Office Depot and OfficeMax and their respective directors and executive officers may be deemed to be participants in the solicitation of proxies from the respective shareholders of Office Depot and OfficeMax in respect of the transaction described the Joint Proxy Statement/Prospectus. Information regarding the persons who may, under the rules of the SEC, be deemed participants in the solicitation of the respective shareholders of Office Depot and OfficeMax in connection with the proposed transaction, including a description of their direct or indirect interests, by security holdings or otherwise, will be set forth in the Joint Proxy Statement/Prospectus when it is filed with the SEC. Information regarding Office Depot’s directors and executive officers is contained in Office Depot’s Annual Report on Form 10-K for the year ended December 29, 2012 and its Proxy Statement on Schedule 14A, dated March 15, 2012, which are filed with the SEC. Information regarding OfficeMax’s directors and executive officers is contained in OfficeMax’s Annual Report on Form 10-K for the year ended December 31, 2011 and its Proxy Statement on Schedule 14A, dated March 20, 2012, which are filed with the SEC.

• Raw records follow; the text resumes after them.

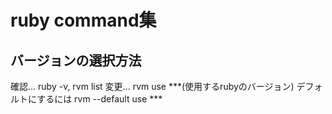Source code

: # ruby command集

## バージョンの選択方法
確認... ruby -v, rvm list
変更... rvm use ***(使用するrubyのバージョン)
デフォルトにするには rvm --default use ***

OFFICE DEPOT SAFE HARBOR STATEMENT

This communication may contain forward-looking statements within the meaning of the Private Securities Litigation Reform Act of 1995 concerning Office Depot, the merger and other transactions contemplated by the merger agreement, Office Depot’s long-term credit rating and its revenues and operating earnings. These statements or disclosures may discuss goals, intentions and expectations as to future trends, plans, events, results of operations or financial condition, or state other information relating to Office Depot, based on current beliefs of management as well as assumptions made by, and information currently available to, management. Forward-looking statements generally will be accompanied by words such as “anticipate,” “believe,” “plan,” “could,” “estimate,” “expect,” “forecast,” “guidance,” “intend,” “may,” “possible,” “potential,” “predict,” “project” or other similar words, phrases or expressions. These forward-looking statements are subject to various risks and uncertainties, many of which are outside of Office Depot’s control. Therefore, investors and shareholders should not place undue reliance on such statements. Factors that could cause actual results to differ materially from those in the forward-looking statements include adverse regulatory decisions; failure to satisfy other closing conditions with respect to


the merger; the risks that the new businesses will not be integrated successfully or that Office Depot will not realize estimated cost savings and synergies; Office Depot’s ability to maintain its current long-term credit rating; unanticipated changes in the markets for its business segments; unanticipated downturns in business relationships with customers or their purchases from Office Depot; competitive pressures on Office Depot’s sales and pricing; increases in the cost of material, energy and other production costs, or unexpected costs that cannot be recouped in product pricing; the introduction of competing technologies; unexpected technical or marketing difficulties; unexpected claims, charges, litigation or dispute resolutions; new laws and governmental regulations. The foregoing list of factors is not exhaustive. Investors and shareholders should carefully consider the foregoing factors and the other risks and uncertainties that affect Office Depot’s business described in its Annual Report on Form 10-K, Quarterly Reports on Form 10-Q, Current Reports on Form 8-K and other documents filed from time to time with the SEC. Office Depot does not assume any obligation to update these forward-looking statements.